§ **Set of tasks**:
**1)** Answer these questions from the essay on the temperance movement:
(a) In what period did the crusade against alcohol begin?
(b) Which state passed the nation's first prohibition law, and in what year?
(c) Which state was dry during Moorhead's saloon era?
**2)** Write a continuation of the essay on the temperance movement, starting right after its final sentence.

Are Culture Wars Winnable?

Many, many years ago, as part of my dissertation research, I began reading about the history of the temperance movement. This crusade against alcohol began in the early 1800s and was closely associated with the rise of evangelical Protestantism. That was a winning combination for a while, and by the middle of the century, it had transformed a nation of heavy drinkers (considerably more than today) into one that was full of teetotalers.

By then, however, immigration from Ireland and Germany was in full stride, and the temperance revivals had little success in convincing the Irish to give up their whiskey or the Germans their beer. When persuasion no longer availed, the movement turned to politics, and Maine passed the nation’s first prohibition law in 1853. For the next eighty years, temperance was one of the hottest issues in American politics, including in Moorhead during its saloon era when North Dakota was a dry state. The era culminated in national Prohibition, and we all know how that ended.

§ **Extracted records**:
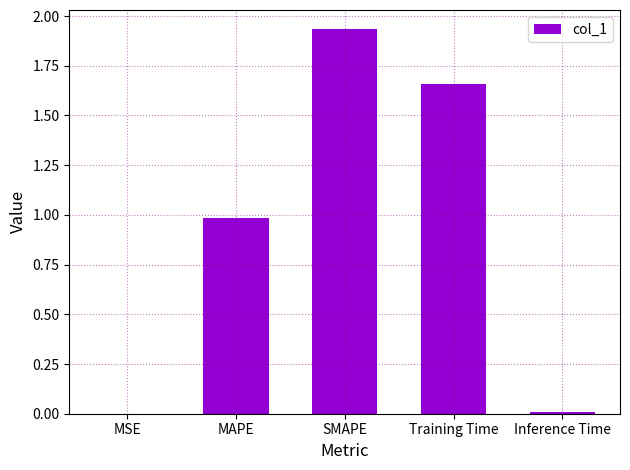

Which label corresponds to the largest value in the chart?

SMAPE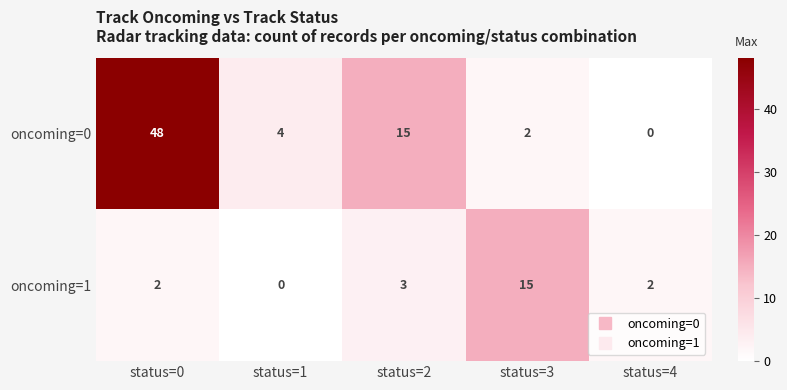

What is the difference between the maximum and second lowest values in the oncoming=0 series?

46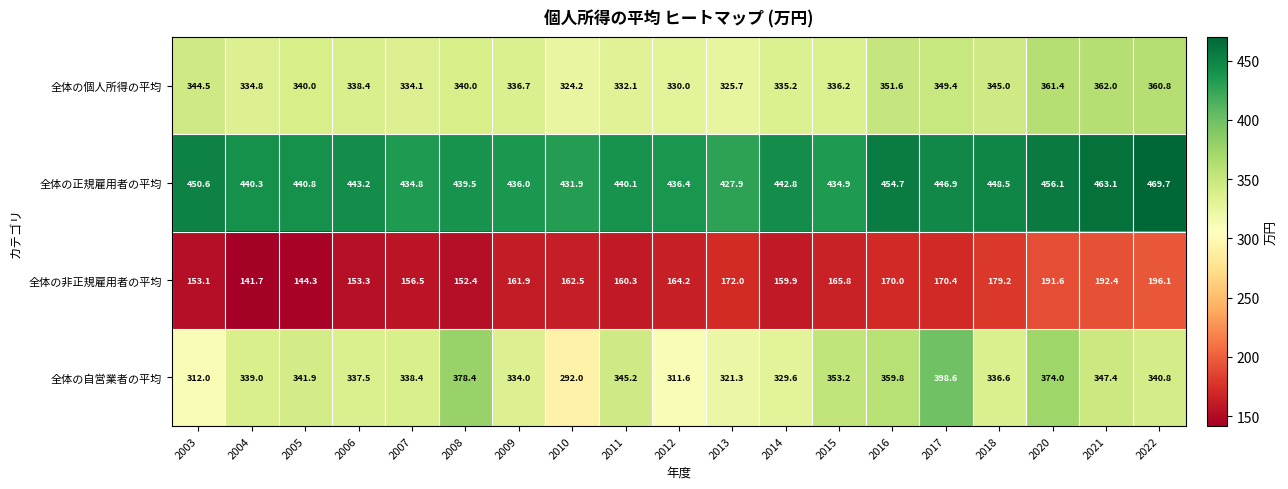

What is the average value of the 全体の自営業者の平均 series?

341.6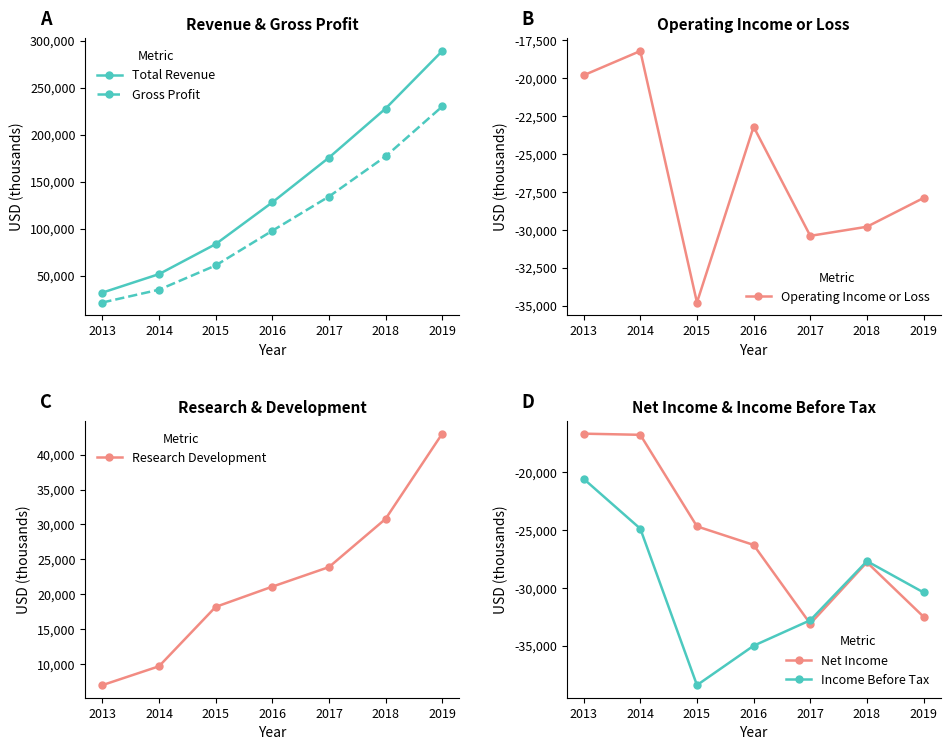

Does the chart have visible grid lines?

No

§ **Answers to the exercise**:
**1)**
(a) The early 1800s.
(b) Maine, in 1853.
(c) North Dakota.

**2)**
The issue of alcohol created what one might describe as America’s original and longest running culture war, and I’ve been reflecting on the lessons that history holds for today. I start with the premise that winning a culture war means changing the culture. Changing cultures is difficult at best, and trying to do it by means of legislation has a lousy track record. Temperance had its greatest success within a particular subculture, where its persuasive techniques profoundly shaped the norms of middle-class Protestantism. Social elites depicted drinking as a vice of working-class men, and advocates of temperance reform blamed alcohol for poverty and (more accurately) domestic violence. Indeed, the movement played a crucial role in women finding their political voice.

The culture did change, of course, but not in the direction that prohibitionists hoped. During the Roaring Twenties, women sought a different kind of freedom. The Jazz Age, as it’s also known, was a distinctly urban phenomenon, and the battle over Prohibition, like the contemporary culture war, became one that to a large extent pitted rural folk against city dwellers and youth against their elders. Prohibition, once regarded as a progressive reform, came to be associated with cultural conservatism and found itself on the wrong side of history.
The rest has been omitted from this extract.